*** Opening Dataset content ***

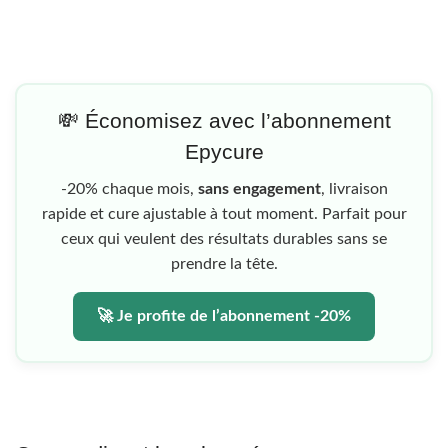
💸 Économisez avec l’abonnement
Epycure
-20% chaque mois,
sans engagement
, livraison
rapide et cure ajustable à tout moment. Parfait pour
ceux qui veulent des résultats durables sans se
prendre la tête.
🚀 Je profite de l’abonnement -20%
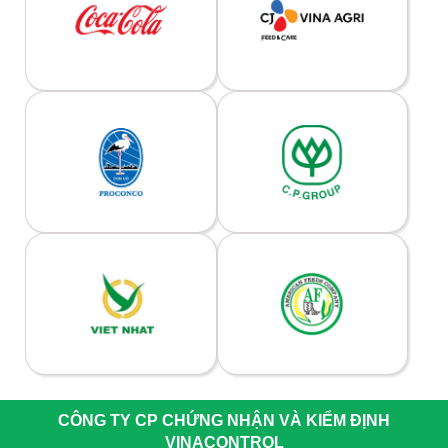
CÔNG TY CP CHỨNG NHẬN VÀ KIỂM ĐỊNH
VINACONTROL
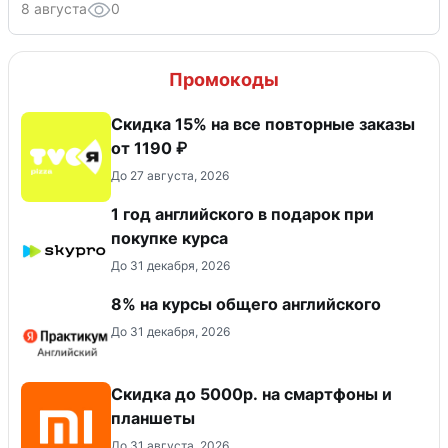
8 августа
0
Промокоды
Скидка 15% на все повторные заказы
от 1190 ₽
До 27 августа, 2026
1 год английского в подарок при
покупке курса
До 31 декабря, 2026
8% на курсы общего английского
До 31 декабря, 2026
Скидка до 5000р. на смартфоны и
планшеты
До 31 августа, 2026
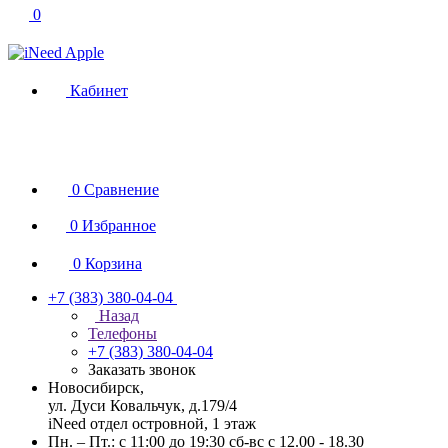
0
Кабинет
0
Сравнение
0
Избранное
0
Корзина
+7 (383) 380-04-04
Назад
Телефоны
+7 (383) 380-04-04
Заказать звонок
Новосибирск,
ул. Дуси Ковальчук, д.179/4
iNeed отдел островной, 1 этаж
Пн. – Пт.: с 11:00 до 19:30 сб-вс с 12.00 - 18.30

*** Closing Dataset content ***
*** Opening Dataset content ***

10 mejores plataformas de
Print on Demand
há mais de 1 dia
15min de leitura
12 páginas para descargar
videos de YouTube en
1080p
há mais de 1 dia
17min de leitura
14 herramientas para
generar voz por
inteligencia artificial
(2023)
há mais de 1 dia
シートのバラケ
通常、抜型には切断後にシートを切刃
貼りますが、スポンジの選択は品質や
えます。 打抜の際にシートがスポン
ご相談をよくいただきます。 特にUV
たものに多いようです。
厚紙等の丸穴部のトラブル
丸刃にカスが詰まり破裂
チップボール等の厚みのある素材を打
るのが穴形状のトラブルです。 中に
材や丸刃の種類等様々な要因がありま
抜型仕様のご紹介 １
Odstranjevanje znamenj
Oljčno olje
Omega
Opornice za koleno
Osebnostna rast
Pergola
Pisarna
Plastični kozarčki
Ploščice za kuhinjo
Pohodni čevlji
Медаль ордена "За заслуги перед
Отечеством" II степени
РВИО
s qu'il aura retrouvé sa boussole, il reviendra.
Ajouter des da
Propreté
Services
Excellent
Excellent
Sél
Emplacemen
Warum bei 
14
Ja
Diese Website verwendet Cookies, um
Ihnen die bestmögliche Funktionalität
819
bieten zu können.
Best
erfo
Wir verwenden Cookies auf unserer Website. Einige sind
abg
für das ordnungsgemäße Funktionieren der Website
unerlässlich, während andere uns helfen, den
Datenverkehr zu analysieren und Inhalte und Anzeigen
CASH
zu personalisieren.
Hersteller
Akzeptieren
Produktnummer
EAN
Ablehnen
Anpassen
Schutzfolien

*** Closing Dataset content ***
*** Opening Dataset content ***

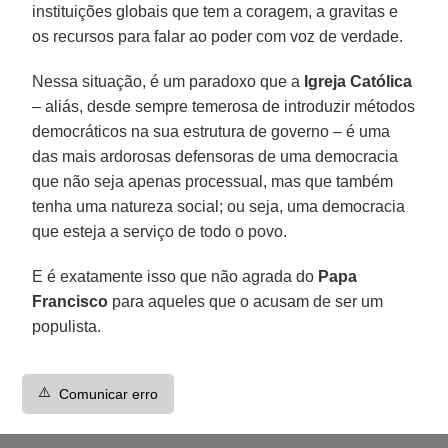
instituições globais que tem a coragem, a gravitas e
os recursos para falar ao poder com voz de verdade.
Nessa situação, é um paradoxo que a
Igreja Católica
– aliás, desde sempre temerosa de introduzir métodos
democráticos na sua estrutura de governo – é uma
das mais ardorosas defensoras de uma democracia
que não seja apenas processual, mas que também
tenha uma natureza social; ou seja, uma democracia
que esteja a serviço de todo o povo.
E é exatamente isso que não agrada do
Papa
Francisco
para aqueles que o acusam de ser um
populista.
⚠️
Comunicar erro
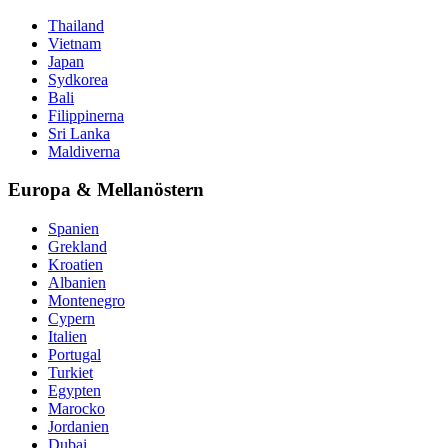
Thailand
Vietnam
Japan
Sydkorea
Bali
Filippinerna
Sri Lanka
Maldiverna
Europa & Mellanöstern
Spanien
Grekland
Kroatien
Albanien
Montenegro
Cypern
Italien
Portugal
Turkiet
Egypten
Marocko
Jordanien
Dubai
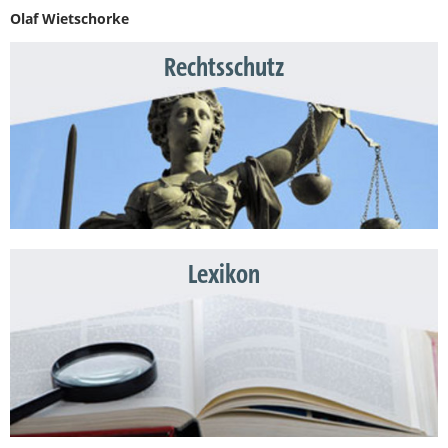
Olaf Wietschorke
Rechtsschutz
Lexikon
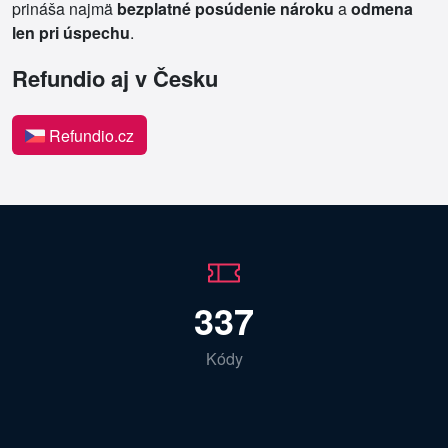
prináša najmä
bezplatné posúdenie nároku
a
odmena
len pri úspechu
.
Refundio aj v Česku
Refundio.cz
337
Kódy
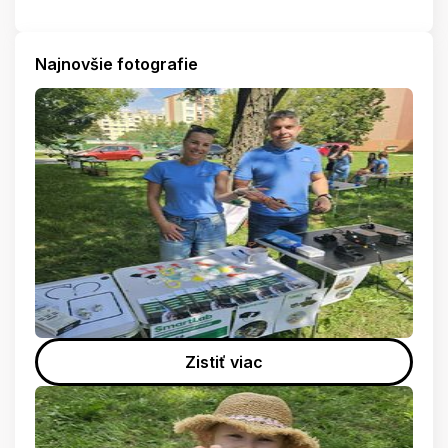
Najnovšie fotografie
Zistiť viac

*** Closing Dataset content ***

Look above for the line with "Comunicar erro"; quote it and every line after it, stopping after the line with "Zistiť viac", exactly, with nothing added and without pictures.

Comunicar erro
Thailand
Vietnam
Japan
Sydkorea
Bali
Filippinerna
Sri Lanka
Maldiverna
Europa & Mellanöstern
Spanien
Grekland
Kroatien
Albanien
Montenegro
Cypern
Italien
Portugal
Turkiet
Egypten
Marocko
Jordanien
Dubai
Olaf Wietschorke
Rechtsschutz
Lexikon
prináša najmä
bezplatné posúdenie nároku
a
odmena
len pri úspechu
.
Refundio aj v Česku
Refundio.cz
337
Kódy
Najnovšie fotografie
Zistiť viac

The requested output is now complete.